Texte de la page:
☆ ☆ ☆ ☆ ☆

Le centre-ville d’Alger n’a plus rien à voir avec celui d’une capitale. Avec ses trottoirs dépareillés et, par plusieurs endroits, défoncés, ses magasins dans la plupart des cas poussiéreux ou mal agencés, ses cafés en majorité mal entretenus, Alger ressemble de plus en plus à un capharnaüm qu’à une cité aux beaux atours. Pourtant, que ce soit la Médina, appelée passivement et par mimétisme la Casbah, ou la ville européenne construite par la colonisation, la métropole possède un tissu urbain des plus luxuriants. En mille ans d’existence en tant que grande agglomération méditerranéenne, Alger a su harmoniser des styles architecturaux hétérogènes pour les faire coexister dans un mode unique.
Si la Casbah, qui est aujourd’hui menacée de ruine, a préservé pendant dix siècles, tel un musée à ciel ouvert, l’art de construire mauresque enrichi, plus tard, par des influences andalouses, Alger des XIXe et XXe siècles est un maelstrom créé par une multitude d’écoles suivant les évolutions du temps. On y trouve du classique, du néo-classique, de l’art-déco, du néo-mauresque, du moderne ainsi que d’autres audaces architectoniques.
Mais qu’en reste-il aujourd’hui ? Bien que les bâtiments soient toujours là, résistant au temps, leur état ne cesse de se dégrader en dépit de quelques coûteuses opérations de plâtrage et de ravalement de façade. Ce qui lui est, toutefois, plus dommageable que l’usure c’est la manière dont on l’habite et l’utilise.

☆ ☆ ☆ ☆ ☆

Exercices et consignes:
1. D'après le texte sur Alger, pendant combien de siècles la Casbah a-t-elle préservé l'art de construire mauresque ?
2. Recopiez mot pour mot le passage du texte sur Alger qui va de « Mais qu’en reste-il » jusqu'à « l’habite et l’utilise. ».
Les items suivants proviennent d'une autre source.

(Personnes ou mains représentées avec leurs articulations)
☆ ☆ ☆ ☆ ☆

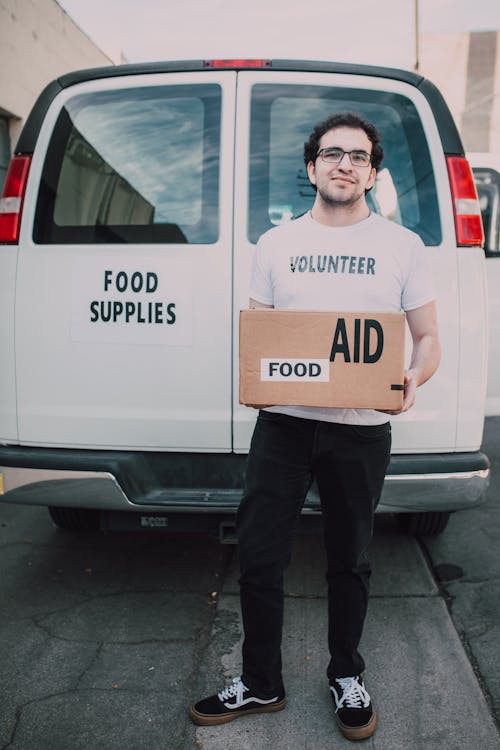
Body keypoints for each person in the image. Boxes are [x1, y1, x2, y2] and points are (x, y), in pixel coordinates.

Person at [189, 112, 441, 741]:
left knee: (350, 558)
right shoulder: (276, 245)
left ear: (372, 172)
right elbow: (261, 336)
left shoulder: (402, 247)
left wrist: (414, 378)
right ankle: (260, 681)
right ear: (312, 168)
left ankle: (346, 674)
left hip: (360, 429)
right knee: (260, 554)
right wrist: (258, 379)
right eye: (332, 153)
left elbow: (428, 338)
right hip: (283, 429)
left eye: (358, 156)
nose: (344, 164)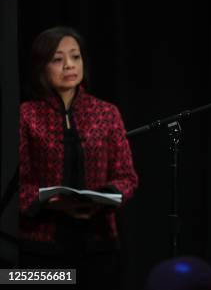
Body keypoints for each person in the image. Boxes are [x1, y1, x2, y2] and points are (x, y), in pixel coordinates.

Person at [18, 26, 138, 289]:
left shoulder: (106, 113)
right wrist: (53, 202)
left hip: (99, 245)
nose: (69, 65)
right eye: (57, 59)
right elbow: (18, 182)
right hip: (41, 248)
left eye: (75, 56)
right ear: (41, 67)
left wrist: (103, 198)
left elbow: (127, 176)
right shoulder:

☆ ☆ ☆ ☆ ☆

Réponses par exercice:
1. Pendant dix siècles.

2.
Mais qu’en reste-il aujourd’hui ? Bien que les bâtiments soient toujours là, résistant au temps, leur état ne cesse de se dégrader en dépit de quelques coûteuses opérations de plâtrage et de ravalement de façade. Ce qui lui est, toutefois, plus dommageable que l’usure c’est la manière dont on l’habite et l’utilise.